Rien ! Fermé pour causer de décès ! J’ai envie de hurler, de chialer, de sortir mon feu et de foutre en l’air l’humanité entière pour être certain de ne pas laisser échapper le fumelard qui a fait ça… Et puis, j’ai un sursaut. Il me semble… À moins que ce soit le mouvement de mon sang à moi que je perçoive… C’est tellement faible… Si, il me semble que c’est le bon cœur de Bérurier qui cogne, faible, infiniment lent, pareil à une montre sur le point de s’arrêter.
Un hosto ! Vite ! Vite ! Un hosto, nom d’une génisse ! Où y en a-t-il un ? Je n’arrive pas à récupérer mon sang-froid… Je ne vois que celui de Saint-Cloud… Mais Saint-Cloud, c’est loin d’ici ! Tant pis… Je connais le médecin-chef et la plupart des infirmières, ça vaut le coup d’essayer… Et puis là-bas, avec les accidents de l’autoroute, ils ont l’habitude d’accueillir en pleine noye des gars mal en point.
Avec d’infinies précautions, je tire Bérurier sur la droite. Je prends une carante dans mon coffre et je la mets sur la flaque de sang, je prends place au volant de la petite chiote et, en route ! Je bombe à travers le Bois… Le pont de Saint-Cloud est tout de suite là, car je bombe tant que ça peut… Il s’agit d’une question de secondes, sûrement, si j’en juge au sang perdu par la grosse gonfle…
Je traverse le carrefour, oblique à droite, grimpe la rampe, vire à gauche, puis encore à droite et me voici sur le terre-plein de l’hosto. Je carillonne à la lourde. Un infirmier de garde m’ouvre en bâillant.
— Police ! fais-je, alertez la garde, j’amène un blessé grave !

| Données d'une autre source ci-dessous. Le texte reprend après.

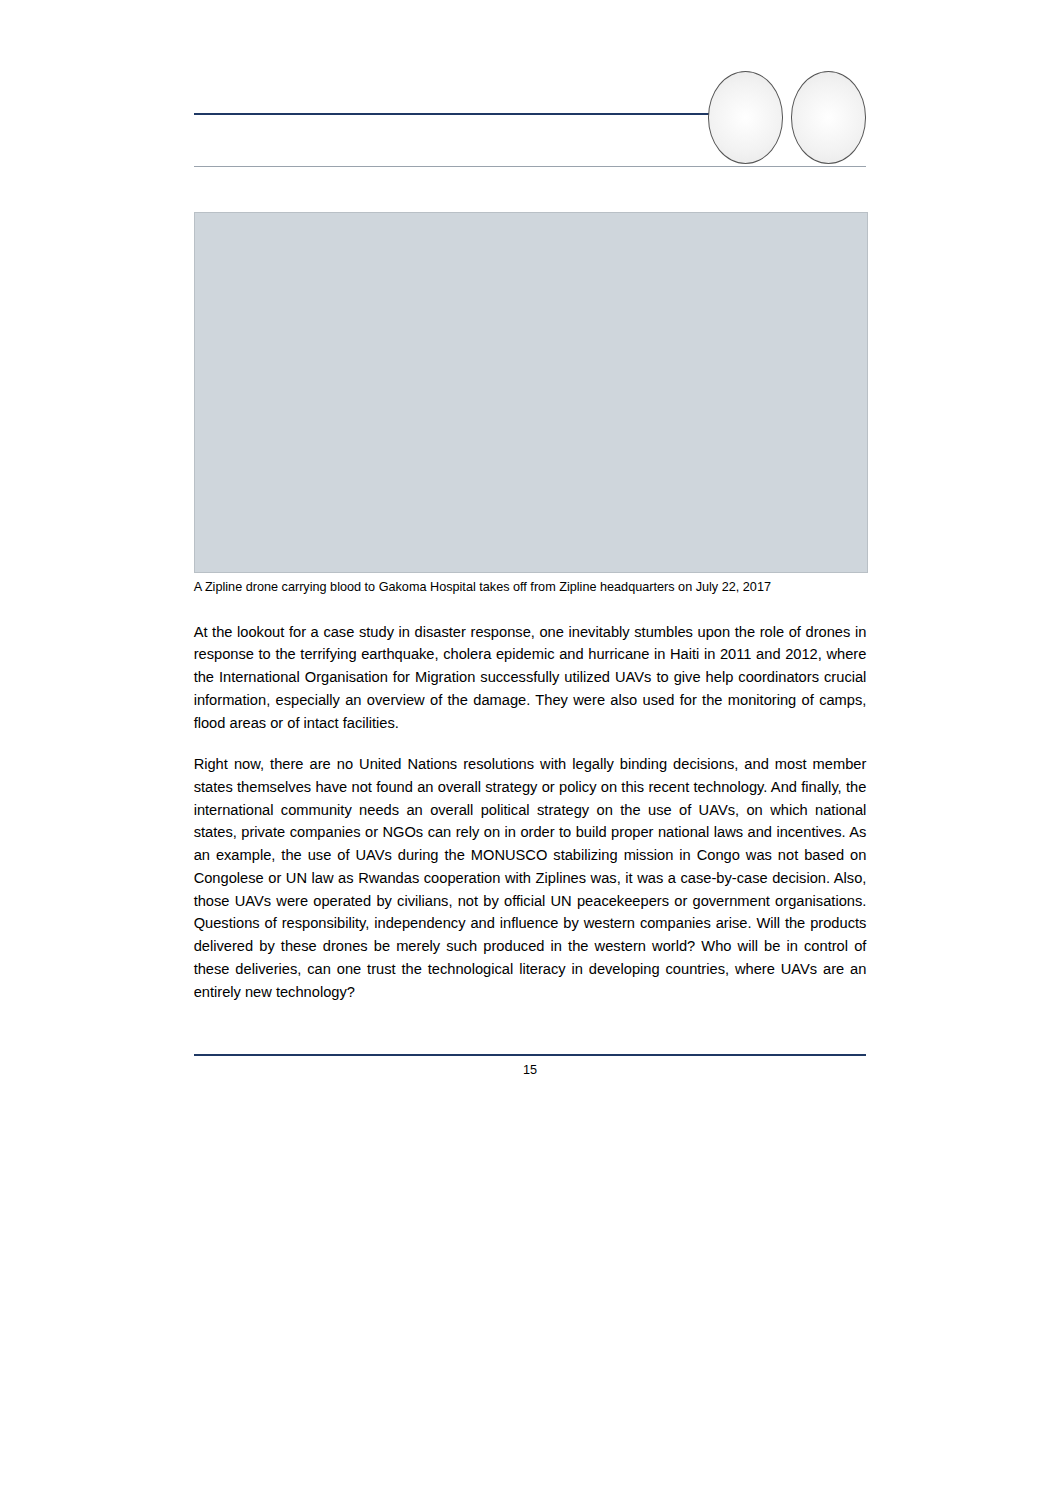A Zipline drone carrying blood to Gakoma Hospital takes off from Zipline headquarters on July 22, 2017
At the lookout for a case study in disaster response, one inevitably stumbles upon the role of drones in response to the terrifying earthquake, cholera epidemic and hurricane in Haiti in 2011 and 2012, where the International Organisation for Migration successfully utilized UAVs to give help coordinators crucial information, especially an overview of the damage. They were also used for the monitoring of camps, flood areas or of intact facilities.
Right now, there are no United Nations resolutions with legally binding decisions, and most member states themselves have not found an overall strategy or policy on this recent technology. And finally, the international community needs an overall political strategy on the use of UAVs, on which national states, private companies or NGOs can rely on in order to build proper national laws and incentives. As an example, the use of UAVs during the MONUSCO stabilizing mission in Congo was not based on Congolese or UN law as Rwandas cooperation with Ziplines was, it was a case-by-case decision. Also, those UAVs were operated by civilians, not by official UN peacekeepers or government organisations. Questions of responsibility, independency and influence by western companies arise. Will the products delivered by these drones be merely such produced in the western world? Who will be in control of these deliveries, can one trust the technological literacy in developing countries, where UAVs are an entirely new technology?
15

Rapidos des gnards se la radinent avec un brancard. Ils extraient Béru de la voiture, l’étalent doucement sur la civière et le coltinent à la salle d’opérations. Un docteur se met en devoir de lui découper ses fringues, une infirmière lui fait une transfusion à toute vibure parce que, de toute façon, c’est la première chose à pratiquer.
J’interroge la doctoresse.
— Pensez-vous qu’il s’en sortira ?
Elle fait la moue…
— On vient de prévenir le professeur Glandieu… Lui seul pourra se prononcer…
— Mais votre avis…
Elle hausse les épaules, un rien agacée… Ce geste est éloquent. J’ai du chaud, du navré dans le corgnolon…
Je regarde Béru… Il est blanc verdâtre, avec un mince regard blanc. Sa bouche est entrouverte… On ne le voit même pas respirer.
Et dire que je l’ai empêché d’aller goinfrer des crêpes ! Tout cela est de ma faute ! Je ne suis même pas en mission officielle !
Pour un caprice, un problo à résoudre, je viens de faire buter le plus chic type de la terre.
Je serre les poings…
— Écoutez, il faut me le tirer du pétrin, faites ça pour moi…
Combien cette phrase est puérile et lourde d’orgueil. Elle m’a jailli des lèvres et, chose curieuse, les assistants ne songent pas à hausser les épaules.
L’infirmière est une gentille petite qui n’habite pas loin de mon pavillon et avec laquelle je plaisante, les soirs d’été, lorsque je taille ma haie de troènes sur le chemin…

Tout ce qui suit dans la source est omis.